Not an Animal or a Plant: (but) a very good show
Something I have always loved about Sydney is the incidental nature of its experience. Fostered by proximity and the intimacy of its winding streets, intended activity easily morphs into the unexpected. So it was with a simple pilgrimage to Parker’s (undoubtedly Sydney’s best art shop since the demise of Oxford Art Supplies) within the sandstone walls of the National Art School.
Serendipitously, also within these walls at present is Vernon Ah Kee’s solo show ‘Not an Animal or a Plant’ which would have been worth the walk through Sydney’s sticky air all by itself. On entering, my first thought (and I have to admit my first utterance to my companion) was one rarely prompted by contemporary art shows: ‘holy shit, Ah Kee can really really draw’.
Set out generously over both levels of the National Art School’s Gallery, the show - Ah Kee’s first in Sydney in over a decade - is pure delight. In recent years I’ve seen a few of Ah Kee’s large-scale works scattered through the great and good Australian art institutions, most being some variation on his famous and striking graphic plays on the word ‘aboriginal’ (with a shout-out exception to one of the best charcoal portraits I’ve ever encountered in the Ian Potter Centre of the National Gallery of Victoria). But I’ve never seen his work en masse. Here, as in all good exhibitions, the strength of each work is magnified by its companions to give a whole that is staggeringly impressive.

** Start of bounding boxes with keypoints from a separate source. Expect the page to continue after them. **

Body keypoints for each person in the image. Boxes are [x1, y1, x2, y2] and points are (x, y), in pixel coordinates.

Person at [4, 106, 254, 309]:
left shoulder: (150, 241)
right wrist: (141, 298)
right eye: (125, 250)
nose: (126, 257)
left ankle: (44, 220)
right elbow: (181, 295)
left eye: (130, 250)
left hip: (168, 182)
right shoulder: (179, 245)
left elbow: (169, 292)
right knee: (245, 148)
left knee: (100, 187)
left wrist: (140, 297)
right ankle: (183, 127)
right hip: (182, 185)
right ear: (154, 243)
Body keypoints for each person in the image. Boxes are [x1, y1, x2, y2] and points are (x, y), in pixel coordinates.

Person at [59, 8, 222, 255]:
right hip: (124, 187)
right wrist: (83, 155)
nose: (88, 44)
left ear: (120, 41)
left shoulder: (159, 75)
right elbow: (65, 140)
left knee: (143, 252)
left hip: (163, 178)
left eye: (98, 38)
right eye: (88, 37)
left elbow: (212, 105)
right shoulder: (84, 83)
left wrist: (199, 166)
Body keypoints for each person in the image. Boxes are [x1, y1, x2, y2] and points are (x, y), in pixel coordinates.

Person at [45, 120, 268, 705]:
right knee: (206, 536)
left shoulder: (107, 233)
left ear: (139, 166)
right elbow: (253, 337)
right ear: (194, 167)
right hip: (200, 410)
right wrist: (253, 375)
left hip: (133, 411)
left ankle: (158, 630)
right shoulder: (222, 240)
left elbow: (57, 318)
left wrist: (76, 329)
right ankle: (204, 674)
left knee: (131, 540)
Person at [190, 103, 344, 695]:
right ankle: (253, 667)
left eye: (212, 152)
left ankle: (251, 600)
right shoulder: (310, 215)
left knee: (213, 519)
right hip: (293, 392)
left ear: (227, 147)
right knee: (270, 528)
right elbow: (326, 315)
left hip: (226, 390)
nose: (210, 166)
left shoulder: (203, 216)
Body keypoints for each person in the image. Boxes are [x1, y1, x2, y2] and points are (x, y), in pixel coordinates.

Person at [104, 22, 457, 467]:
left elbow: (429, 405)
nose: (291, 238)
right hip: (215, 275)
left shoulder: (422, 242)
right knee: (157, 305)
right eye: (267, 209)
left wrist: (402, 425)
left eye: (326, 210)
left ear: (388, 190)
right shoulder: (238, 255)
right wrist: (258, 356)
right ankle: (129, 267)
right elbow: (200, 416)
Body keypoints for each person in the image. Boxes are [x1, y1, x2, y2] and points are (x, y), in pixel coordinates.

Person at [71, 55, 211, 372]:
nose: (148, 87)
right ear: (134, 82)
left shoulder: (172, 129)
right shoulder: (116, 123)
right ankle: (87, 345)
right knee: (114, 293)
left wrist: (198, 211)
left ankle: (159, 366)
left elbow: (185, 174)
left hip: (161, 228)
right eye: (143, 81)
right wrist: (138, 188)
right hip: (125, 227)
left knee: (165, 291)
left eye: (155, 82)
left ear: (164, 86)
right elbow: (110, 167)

Rarely have I wished more fervently for the means and time-machine necessary to stick little red dots along the wall (God, if you’re listening my absolute pick is ‘George Drahm (Uncle George)’ and I honestly don’t think the MCA would miss it).
Ah Kee draws deeply on his own indigenous heritage and experience, focussing on the continued marginalisation and invisibility of indigenous peoples in Australian culture today. While his work is obviously (and overtly) political in its messaging it is above all highly skilled. Each masterful line challenges normative whiteness even as it adds to the sublime aesthetic created. It is this blend of skill and substance that makes Ah Kee’s works so powerful and so timeless. (It also roundly denounces the general acceptance that somehow, in contemporary art; the strength of the message is inverse to the expertise with which it is rendered).

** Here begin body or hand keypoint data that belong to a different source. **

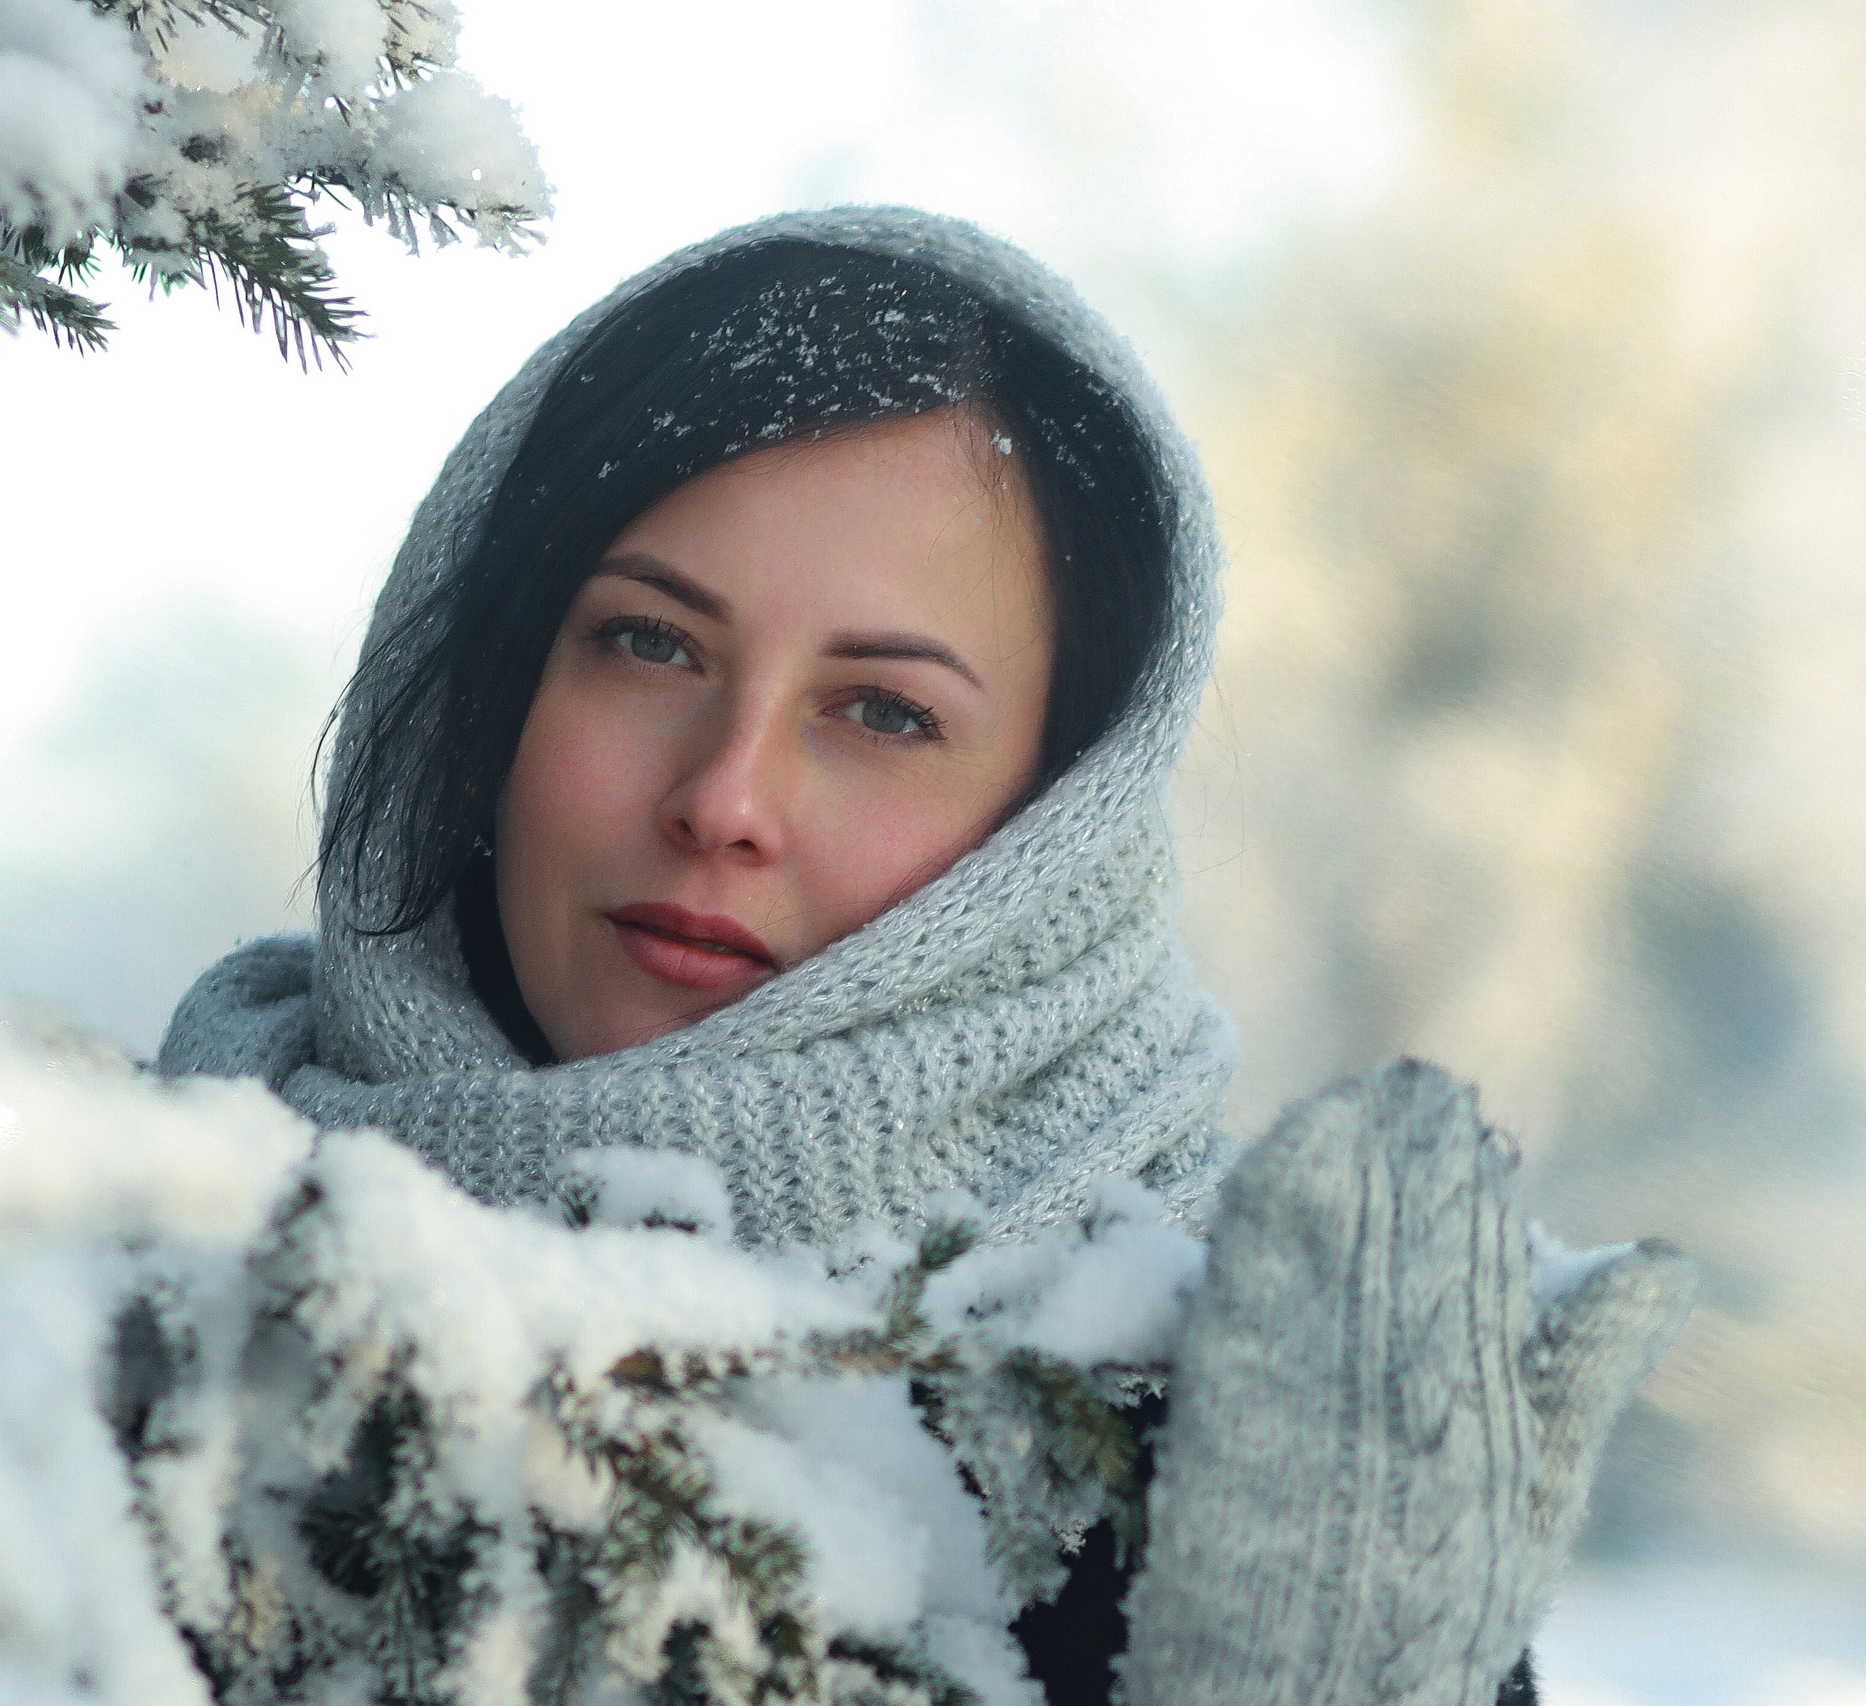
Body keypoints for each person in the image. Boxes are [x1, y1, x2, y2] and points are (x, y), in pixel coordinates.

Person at [159, 209, 1690, 1705]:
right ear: (488, 678)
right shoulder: (131, 1285)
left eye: (884, 712)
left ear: (1052, 825)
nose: (726, 798)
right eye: (651, 642)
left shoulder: (1228, 1446)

I’m speaking mostly here of Ah Kee’s figurative works, to each one of which I would gladly give a home, though his text based works and 3-d installations are also impressive. It’s early but I’d put money on this being one of the best shows of 2017. It is really that good.
Through googling the exhibition dates I’ve just discovered it’s actually part of the Sydney Festival so there’s that too if that makes any difference to you. It’s on now till 11 March 2017 at the NAS Gallery (Darlinghurst Gaol) and is both free and fantastic.